# sCRN implementation of the Brusselator as a reaction-diffusion system
#
# The classical Brusselator (cf Wikipedia) is described as
#    A ->{1} X
#    X + X + Y ->{1} X + X + X
#    B + X ->{1} Y + D
#    X ->{1} E
#
# where all rate constants are 1 (with units relative to nM and s),
# A is held at concentration 1 (nM), and B is held at concentration 3 (nM).
# So the first reaction occurs at rate (1 nM)(1 /s), and the
# second reaction occurs at rate [X]^2 [Y] (1 /nM/nM/s), etc.
# In bulk mass-action ODE simulations, this oscillates with a period of
# about 8 seconds, with concentrations of X between 0.5 and 3.5 nM, and
# Y between 1 and 4.5 nM.  Henceforth, the reservoir species A, B, D, E
# will be factored directly into rate constants and otherwise ignored.
#
# To implement this as a surface CRN, there are three challenges: (1) to
# accommodate the fact that surface CRNs use only unimolecular and
# bimolecular reactions, (2) to translate from bulk ODE semantics to
# stochastic semantics, and (3) to address differences between well-mixed
# solutions and spatially-organized surfaces.  We won't be concerned about
# achieving an exact quantitative match; we just want to ensure that we
# stay within the qualitative oscillatory regime.

Written exercise 1:
Locate every line of the records that contains the string "with", and copy those lines out.
Written exercise 2:
Carry the Brusselator notes forward, starting right after their final sentence.
The Brusselator notes and the records come from unrelated sources.

Provided entries:

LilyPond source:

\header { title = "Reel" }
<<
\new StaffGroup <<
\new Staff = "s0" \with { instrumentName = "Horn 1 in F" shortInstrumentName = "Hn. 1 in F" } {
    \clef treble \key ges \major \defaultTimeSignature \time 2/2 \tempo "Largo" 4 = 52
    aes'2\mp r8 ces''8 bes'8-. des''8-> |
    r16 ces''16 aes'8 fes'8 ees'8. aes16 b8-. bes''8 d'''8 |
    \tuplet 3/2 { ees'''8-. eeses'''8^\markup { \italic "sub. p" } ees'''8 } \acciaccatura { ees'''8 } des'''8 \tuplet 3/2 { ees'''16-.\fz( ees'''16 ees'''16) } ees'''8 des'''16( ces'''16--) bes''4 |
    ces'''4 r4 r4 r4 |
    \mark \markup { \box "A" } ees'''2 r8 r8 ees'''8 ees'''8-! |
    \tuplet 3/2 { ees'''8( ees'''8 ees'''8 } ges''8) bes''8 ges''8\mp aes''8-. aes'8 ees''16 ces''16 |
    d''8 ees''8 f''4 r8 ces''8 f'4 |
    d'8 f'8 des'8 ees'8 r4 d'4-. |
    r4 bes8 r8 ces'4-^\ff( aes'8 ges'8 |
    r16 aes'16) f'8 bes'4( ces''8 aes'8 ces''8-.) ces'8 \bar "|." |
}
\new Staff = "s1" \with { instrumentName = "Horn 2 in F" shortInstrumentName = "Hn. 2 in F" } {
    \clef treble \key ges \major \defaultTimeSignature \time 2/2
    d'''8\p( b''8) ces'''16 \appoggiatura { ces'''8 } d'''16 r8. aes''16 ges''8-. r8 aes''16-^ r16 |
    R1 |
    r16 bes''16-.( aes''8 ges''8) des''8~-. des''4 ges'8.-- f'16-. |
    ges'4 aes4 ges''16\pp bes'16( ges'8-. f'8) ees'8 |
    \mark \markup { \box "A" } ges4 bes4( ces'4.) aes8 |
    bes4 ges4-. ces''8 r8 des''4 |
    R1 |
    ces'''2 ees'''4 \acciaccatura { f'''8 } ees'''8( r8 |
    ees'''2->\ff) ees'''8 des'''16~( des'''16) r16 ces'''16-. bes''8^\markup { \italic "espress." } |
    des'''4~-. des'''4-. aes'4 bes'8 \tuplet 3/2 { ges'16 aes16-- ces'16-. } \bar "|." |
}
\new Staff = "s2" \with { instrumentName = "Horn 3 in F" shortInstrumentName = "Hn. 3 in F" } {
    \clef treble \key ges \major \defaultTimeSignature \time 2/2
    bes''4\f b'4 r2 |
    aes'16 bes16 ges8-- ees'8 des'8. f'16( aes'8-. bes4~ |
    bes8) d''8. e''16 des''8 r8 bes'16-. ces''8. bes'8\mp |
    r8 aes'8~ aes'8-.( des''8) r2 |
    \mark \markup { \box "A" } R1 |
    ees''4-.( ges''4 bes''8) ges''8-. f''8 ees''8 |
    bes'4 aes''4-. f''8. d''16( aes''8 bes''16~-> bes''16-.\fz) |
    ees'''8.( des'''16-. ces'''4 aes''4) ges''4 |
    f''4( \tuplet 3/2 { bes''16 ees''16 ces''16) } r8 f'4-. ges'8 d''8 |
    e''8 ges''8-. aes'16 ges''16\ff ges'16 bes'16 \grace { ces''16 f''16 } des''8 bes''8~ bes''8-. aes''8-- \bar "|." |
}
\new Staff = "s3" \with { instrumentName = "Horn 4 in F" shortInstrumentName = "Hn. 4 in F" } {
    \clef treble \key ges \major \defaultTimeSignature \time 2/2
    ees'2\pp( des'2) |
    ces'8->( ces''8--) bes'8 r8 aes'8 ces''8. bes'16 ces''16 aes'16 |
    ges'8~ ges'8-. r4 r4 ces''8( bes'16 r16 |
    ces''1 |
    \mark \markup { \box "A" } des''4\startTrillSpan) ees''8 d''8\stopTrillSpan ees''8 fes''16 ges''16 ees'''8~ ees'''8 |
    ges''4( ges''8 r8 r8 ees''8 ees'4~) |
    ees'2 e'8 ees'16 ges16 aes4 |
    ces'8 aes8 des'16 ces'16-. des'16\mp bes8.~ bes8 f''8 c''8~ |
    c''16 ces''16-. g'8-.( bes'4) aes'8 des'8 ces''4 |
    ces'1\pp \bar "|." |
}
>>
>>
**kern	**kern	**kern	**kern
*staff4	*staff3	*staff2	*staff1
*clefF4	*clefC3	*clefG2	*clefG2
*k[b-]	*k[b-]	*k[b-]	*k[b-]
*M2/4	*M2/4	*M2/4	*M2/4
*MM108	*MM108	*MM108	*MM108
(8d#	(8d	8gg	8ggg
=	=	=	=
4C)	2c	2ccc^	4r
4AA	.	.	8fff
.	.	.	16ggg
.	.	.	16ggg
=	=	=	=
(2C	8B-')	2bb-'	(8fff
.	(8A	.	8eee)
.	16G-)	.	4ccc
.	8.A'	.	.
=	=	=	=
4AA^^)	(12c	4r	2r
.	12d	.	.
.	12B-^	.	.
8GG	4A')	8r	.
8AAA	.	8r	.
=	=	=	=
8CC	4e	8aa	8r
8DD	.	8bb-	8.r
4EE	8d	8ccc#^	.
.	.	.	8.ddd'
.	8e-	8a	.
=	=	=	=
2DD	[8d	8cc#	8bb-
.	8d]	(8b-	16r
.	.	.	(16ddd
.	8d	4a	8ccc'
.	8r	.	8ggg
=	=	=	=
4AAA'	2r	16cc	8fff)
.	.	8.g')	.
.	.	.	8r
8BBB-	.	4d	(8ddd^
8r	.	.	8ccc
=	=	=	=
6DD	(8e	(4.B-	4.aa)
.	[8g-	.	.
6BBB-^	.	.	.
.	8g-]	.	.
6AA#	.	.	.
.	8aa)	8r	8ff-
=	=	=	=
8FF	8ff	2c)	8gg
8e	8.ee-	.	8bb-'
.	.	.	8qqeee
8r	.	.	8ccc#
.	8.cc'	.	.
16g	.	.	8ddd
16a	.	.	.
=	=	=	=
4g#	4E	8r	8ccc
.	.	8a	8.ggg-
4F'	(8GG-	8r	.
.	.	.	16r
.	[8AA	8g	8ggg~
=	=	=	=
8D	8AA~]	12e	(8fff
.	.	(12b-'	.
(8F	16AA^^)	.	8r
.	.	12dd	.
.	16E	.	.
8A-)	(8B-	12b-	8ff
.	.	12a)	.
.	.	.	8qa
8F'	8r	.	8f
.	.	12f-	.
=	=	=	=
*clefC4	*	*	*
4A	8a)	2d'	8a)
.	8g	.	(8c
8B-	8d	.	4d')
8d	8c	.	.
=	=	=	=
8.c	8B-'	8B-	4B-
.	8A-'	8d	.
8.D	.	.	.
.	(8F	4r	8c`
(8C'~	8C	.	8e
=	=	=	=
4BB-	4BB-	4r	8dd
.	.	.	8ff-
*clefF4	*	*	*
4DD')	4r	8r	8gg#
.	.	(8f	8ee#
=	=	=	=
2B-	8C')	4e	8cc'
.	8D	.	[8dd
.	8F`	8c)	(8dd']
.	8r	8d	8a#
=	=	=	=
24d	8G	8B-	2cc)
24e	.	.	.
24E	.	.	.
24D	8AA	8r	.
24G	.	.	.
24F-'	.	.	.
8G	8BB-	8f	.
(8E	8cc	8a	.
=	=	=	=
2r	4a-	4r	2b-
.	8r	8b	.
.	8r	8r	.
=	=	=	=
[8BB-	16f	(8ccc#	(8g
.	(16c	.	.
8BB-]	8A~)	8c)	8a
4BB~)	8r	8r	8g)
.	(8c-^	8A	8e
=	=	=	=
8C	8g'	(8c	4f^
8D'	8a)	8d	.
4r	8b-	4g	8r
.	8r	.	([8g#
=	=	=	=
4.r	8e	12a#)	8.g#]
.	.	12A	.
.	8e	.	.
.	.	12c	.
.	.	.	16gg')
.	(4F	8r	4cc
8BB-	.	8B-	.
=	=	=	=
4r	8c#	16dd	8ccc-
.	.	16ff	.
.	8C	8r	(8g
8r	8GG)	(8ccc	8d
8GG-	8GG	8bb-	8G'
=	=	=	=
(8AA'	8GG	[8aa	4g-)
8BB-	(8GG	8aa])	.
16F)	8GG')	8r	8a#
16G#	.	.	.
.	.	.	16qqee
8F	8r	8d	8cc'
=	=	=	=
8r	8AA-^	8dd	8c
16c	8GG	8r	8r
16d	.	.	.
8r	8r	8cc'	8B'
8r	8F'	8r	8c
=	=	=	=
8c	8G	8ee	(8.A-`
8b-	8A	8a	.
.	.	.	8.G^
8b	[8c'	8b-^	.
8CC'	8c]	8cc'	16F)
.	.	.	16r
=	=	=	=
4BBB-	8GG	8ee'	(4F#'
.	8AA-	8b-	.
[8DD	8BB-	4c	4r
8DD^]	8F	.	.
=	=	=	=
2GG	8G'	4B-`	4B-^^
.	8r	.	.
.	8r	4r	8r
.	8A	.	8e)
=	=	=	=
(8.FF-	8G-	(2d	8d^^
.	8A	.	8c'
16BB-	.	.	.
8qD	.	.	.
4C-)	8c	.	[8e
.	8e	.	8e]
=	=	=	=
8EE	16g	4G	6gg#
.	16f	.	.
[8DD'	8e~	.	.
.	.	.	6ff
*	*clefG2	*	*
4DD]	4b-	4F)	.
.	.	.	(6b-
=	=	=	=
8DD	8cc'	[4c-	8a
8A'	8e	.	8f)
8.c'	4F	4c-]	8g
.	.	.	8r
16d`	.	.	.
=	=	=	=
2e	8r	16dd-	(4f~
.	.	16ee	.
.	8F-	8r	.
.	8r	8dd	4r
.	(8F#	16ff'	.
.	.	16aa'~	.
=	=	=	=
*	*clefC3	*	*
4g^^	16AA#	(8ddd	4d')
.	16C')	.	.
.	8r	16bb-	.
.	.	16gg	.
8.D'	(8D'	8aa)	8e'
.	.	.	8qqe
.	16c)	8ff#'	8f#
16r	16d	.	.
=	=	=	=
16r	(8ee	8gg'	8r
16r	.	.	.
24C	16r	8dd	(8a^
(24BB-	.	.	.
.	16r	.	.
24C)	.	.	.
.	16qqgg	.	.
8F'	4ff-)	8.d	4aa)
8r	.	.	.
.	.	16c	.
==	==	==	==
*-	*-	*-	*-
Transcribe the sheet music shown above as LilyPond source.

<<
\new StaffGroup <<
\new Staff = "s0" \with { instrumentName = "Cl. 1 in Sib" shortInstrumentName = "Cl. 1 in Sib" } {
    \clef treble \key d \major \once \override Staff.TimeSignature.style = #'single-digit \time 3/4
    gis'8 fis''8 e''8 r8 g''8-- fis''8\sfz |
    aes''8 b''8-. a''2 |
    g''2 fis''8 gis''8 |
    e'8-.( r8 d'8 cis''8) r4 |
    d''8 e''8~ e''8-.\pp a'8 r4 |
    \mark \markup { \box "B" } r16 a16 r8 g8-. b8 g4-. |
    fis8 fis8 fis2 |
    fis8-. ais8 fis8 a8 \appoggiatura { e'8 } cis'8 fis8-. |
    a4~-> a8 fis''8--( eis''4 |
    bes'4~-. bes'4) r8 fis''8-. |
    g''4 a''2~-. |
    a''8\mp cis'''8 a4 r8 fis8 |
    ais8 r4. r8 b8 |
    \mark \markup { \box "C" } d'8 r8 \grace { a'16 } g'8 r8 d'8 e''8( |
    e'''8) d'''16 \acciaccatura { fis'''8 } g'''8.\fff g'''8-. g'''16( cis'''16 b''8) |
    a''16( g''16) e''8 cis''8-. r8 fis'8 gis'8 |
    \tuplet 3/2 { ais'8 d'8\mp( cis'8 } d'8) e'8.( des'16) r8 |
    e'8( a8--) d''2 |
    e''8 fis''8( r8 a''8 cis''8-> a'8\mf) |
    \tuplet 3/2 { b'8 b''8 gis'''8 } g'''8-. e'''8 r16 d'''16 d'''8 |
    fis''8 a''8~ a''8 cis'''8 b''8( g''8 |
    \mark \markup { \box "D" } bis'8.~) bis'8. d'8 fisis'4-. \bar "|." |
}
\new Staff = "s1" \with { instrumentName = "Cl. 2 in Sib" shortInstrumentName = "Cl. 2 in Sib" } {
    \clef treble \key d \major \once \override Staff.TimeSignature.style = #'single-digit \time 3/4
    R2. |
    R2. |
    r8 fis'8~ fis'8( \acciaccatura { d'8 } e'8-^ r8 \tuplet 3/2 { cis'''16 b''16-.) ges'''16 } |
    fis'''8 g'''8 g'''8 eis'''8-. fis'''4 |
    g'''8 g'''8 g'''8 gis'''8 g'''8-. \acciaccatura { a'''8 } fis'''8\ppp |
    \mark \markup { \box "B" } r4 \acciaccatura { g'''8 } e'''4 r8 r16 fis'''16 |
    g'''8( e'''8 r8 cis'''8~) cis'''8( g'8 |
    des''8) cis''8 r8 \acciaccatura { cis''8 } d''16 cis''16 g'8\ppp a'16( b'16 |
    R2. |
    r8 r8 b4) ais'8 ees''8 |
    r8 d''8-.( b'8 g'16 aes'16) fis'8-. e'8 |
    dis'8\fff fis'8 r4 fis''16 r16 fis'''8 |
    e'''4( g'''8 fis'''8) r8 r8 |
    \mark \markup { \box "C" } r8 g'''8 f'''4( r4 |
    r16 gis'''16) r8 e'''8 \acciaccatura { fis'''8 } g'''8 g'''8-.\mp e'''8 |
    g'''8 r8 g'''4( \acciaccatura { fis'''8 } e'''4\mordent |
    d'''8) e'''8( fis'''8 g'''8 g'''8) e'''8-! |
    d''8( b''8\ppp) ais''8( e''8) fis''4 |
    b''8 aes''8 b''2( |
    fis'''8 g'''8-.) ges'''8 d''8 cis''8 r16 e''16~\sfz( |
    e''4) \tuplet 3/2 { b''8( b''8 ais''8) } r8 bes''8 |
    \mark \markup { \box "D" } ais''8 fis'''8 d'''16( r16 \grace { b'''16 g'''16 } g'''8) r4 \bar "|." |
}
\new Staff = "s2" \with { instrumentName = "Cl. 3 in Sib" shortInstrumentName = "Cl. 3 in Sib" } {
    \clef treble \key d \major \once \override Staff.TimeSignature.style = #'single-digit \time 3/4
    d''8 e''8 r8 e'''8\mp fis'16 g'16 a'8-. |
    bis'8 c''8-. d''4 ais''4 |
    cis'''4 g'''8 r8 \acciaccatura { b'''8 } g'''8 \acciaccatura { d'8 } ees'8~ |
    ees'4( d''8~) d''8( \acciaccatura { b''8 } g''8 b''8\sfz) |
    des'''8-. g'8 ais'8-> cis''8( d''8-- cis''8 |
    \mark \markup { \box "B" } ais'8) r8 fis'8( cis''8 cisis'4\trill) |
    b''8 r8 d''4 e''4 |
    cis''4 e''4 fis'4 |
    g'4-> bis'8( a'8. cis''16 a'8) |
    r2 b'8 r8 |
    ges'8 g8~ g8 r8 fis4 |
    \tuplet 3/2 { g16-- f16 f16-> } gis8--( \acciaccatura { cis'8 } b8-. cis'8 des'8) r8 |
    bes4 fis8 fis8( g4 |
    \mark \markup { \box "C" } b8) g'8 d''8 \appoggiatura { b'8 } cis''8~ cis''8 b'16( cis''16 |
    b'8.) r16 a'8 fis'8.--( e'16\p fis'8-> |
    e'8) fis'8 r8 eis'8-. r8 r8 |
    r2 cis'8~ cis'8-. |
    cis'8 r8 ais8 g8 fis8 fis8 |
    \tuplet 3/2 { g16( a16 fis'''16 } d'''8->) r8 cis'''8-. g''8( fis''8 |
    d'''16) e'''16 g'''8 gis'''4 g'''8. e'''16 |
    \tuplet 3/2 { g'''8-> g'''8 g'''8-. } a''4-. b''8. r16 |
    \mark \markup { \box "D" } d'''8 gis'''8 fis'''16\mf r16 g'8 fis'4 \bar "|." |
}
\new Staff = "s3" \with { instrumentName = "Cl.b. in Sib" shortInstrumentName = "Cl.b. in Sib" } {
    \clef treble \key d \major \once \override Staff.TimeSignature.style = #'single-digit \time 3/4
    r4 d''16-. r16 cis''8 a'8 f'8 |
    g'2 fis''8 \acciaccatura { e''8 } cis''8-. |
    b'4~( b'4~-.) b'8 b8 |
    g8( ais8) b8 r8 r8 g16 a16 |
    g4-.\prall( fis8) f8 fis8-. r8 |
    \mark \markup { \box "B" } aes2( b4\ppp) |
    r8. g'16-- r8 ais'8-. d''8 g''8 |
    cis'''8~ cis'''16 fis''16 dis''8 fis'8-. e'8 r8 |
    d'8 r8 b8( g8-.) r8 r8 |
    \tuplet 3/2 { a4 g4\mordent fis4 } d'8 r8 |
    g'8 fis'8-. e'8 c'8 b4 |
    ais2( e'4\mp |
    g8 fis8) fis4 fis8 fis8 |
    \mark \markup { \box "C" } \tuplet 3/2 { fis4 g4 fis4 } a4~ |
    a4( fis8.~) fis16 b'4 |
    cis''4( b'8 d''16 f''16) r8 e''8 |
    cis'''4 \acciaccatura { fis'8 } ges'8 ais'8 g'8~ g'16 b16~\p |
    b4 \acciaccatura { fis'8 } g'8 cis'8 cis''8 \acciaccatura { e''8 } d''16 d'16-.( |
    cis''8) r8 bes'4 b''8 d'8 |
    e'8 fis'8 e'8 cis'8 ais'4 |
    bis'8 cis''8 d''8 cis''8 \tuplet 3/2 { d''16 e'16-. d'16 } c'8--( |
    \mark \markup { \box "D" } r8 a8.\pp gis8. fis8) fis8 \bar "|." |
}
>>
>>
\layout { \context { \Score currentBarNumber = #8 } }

Expected answer 1:
\new Staff = "s0" \with { instrumentName = "Horn 1 in F" shortInstrumentName = "Hn. 1 in F" } {
\new Staff = "s1" \with { instrumentName = "Horn 2 in F" shortInstrumentName = "Hn. 2 in F" } {
\new Staff = "s2" \with { instrumentName = "Horn 3 in F" shortInstrumentName = "Hn. 3 in F" } {
\new Staff = "s3" \with { instrumentName = "Horn 4 in F" shortInstrumentName = "Hn. 4 in F" } {
\new Staff = "s0" \with { instrumentName = "Cl. 1 in Sib" shortInstrumentName = "Cl. 1 in Sib" } {
\new Staff = "s1" \with { instrumentName = "Cl. 2 in Sib" shortInstrumentName = "Cl. 2 in Sib" } {
\new Staff = "s2" \with { instrumentName = "Cl. 3 in Sib" shortInstrumentName = "Cl. 3 in Sib" } {
\new Staff = "s3" \with { instrumentName = "Cl.b. in Sib" shortInstrumentName = "Cl.b. in Sib" } {

Expected answer 2:
#
# To address the first challenge, we will approximate the trimolecular reaction via
#    X + X ->{10} XX
#    XX ->{20} X + X
# to establish a reasonably pseudoequilibrium where [XX] is proportional to [X]^2,
# plus the actual catalytic reaction
#    XX + Y ->{1} XX + X
# whose effective rate will therefore scale as [X]^2 [Y] as desired (roughly).
# In deterministic mass action, this oscillates with period roughly 18 seconds,
# and max concentrations of roughly 2 for X and XX, and 10 for Y.
#
# To address the second challenge, we must first acknowledge that
# for Gillespie simulations of well-mixed finite volumes, the rate constants
# are by convention given in units relative to counts and seconds (rather than
# e.g. nM and seconds).  This way, the propensity rho for a reaction (that is,
# how many reaction events per second occur in the entire volume) can be
# computed directly from the counts of the reactions, e.g. rho = k (#XX) (#Y)
# for the reaction XX + Y ->{k} XX + X.  Thus, stochastic rate constants
# numerically depend on the volume of the system being simulated.  It so
# happens that for a unit volume of 1.66 fL, the numerical values of rate
# constants relative to nM are identical to those relative to counts.
# To scale the mass-action stochastic CRN to a V-fold larger volume,
# we must divide bimolecular rate constants by V and multiply spontaneous
# rate constants by V.  (We call a reaction like 0 -> X "spontaneous".)
#
# Stochastic mass-action simulations of the bimolecular Brusselator in the
# standard unit volume (1.66 fL, e.g. V=1) yield noisy irregular oscillations
# with counts of X and XX usually 0 or 1 and occasionally hitting 10, while
# Y ranges up to 20 or so.  The oscillations become more regular for V=10,
# with counts about 10 times higher, and by V=100 and another 10-fold more
# molecules on average, the oscillation becomes reasonably robust and has
# a period of about 18 seconds, similar to the deterministic ODE simulations.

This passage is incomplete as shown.